Aim of the exercise | Pick out every line of the data below that contains the string "with", and copy each of those lines. Case counts.
───── Entries provided ─────
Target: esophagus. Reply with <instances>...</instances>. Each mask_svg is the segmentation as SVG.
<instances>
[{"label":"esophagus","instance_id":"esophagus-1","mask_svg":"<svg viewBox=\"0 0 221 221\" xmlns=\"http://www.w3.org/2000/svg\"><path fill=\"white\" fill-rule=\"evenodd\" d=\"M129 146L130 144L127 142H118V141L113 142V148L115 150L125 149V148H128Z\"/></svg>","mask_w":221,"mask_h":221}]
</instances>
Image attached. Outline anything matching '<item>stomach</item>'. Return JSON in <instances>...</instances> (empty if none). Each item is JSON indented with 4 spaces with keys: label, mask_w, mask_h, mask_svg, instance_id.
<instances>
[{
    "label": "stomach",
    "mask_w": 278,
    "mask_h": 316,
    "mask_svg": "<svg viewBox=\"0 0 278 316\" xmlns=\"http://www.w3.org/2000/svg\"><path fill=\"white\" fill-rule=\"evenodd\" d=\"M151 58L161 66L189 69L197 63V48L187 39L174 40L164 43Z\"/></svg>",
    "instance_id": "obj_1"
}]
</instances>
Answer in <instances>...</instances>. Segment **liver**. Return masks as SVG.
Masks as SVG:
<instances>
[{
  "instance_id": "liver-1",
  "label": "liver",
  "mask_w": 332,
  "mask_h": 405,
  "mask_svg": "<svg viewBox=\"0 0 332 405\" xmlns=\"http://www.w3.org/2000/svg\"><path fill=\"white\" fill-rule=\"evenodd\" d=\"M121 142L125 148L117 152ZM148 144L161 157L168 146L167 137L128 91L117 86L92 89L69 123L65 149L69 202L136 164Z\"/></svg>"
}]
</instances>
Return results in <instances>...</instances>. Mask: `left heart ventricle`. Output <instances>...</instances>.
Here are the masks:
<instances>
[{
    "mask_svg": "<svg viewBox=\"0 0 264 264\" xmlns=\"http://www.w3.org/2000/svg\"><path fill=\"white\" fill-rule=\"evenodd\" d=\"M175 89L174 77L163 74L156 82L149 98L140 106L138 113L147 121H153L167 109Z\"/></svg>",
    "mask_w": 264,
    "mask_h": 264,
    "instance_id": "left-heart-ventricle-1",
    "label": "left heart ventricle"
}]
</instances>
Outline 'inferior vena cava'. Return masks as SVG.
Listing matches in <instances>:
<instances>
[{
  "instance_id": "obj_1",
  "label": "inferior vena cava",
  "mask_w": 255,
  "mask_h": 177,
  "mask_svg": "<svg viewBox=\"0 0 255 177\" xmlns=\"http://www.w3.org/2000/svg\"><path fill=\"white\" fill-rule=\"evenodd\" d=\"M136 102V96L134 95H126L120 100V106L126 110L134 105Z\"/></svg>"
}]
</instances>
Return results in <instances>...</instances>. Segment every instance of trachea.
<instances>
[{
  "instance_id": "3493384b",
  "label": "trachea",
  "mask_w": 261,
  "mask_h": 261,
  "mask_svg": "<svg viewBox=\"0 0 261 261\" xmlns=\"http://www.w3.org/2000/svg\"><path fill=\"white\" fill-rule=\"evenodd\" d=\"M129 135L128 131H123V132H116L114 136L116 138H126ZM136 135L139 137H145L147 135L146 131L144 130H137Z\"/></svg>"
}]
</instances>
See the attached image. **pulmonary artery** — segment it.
─────
Written reply |
Target: esophagus. Reply with <instances>...</instances>. Each mask_svg is the segmentation as SVG.
Image attached. Outline anything matching '<item>stomach</item>'. Return JSON in <instances>...</instances> (empty if none). Each item is JSON indented with 4 spaces with keys: label, mask_w, mask_h, mask_svg, instance_id.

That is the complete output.